Dr Ariadna Chueca recently defended her doctoral thesis at IQS, in which she provides solutions to overcome the current limitations in additive manufacturing using Fused Filament Fabrication technology and practical recommendations for its use.
Nuevos enfoques en la Fabricación por Filamento Fundido
Dr. Marco Antonio Pérez. Dra. Ariadna Chueca, Dr. Giovanni Gómez

The growing demand for custom-made products, with their associated cost reductions and driven by the needs of industrial sectors, has promoted the development and refinement of different material processing techniques, resulting in an ever-changing manufacturing landscape in which additive manufacturing (AM) offers many possibilities. One of the most widespread AM methods is Fused Filament Fabrication (FFF), thanks to its technological simplicity and due to its having the potential to address many of the challenges and needs posed by today’s market.

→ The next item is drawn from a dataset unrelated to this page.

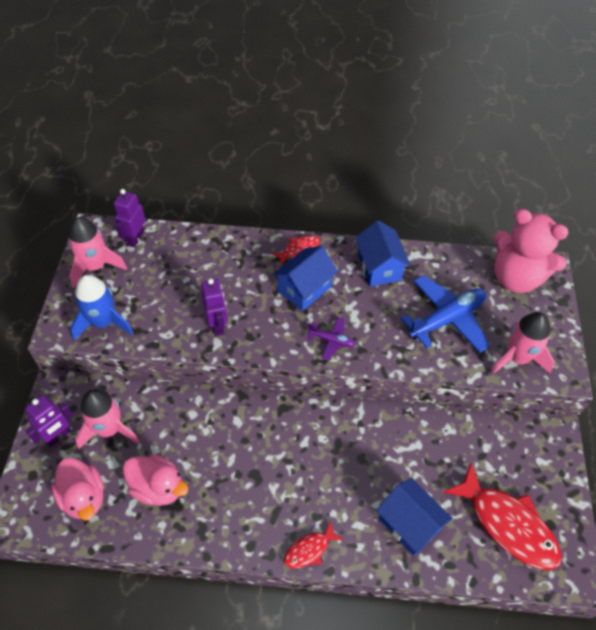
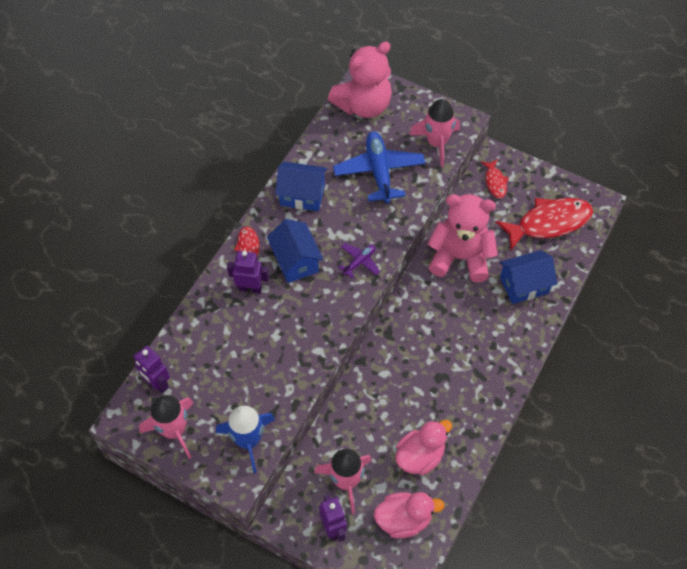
camera: 65 degrees left, 5 degrees up
purple robot [201,279,228,335] -> purple robot moved to [227,251,269,294]
red fish [284,521,343,569] -> red fish moved to [481,159,509,198]
none -> pink teddy bear [428,194,498,282]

However, the layer-by-layer construction nature of objects manufactured with FFF, which enables very high geometric flexibility, is simultaneously a major barrier to the production of final components for certain industrial sectors. Added to this is the fact that the diversity of printing materials and equipment developed in recent years to expand the capabilities of FFF requires the adaptation of existing post-processing methods as well as the creation of new ones that are capable of providing effective solutions to market needs.

Within this context, Dr Adriana Chueca has recently completed her doctoral thesis with the Department of Industrial Engineering at the IQS School of Engineering, entitled “Novel approaches for the chemical, mechanical, and thermal post-processing of polymeric components obtained by fused filament fabrication.” Her thesis was jointly supervised by Dr Marco Antonio Pérez and Dr Giovanni Gómez.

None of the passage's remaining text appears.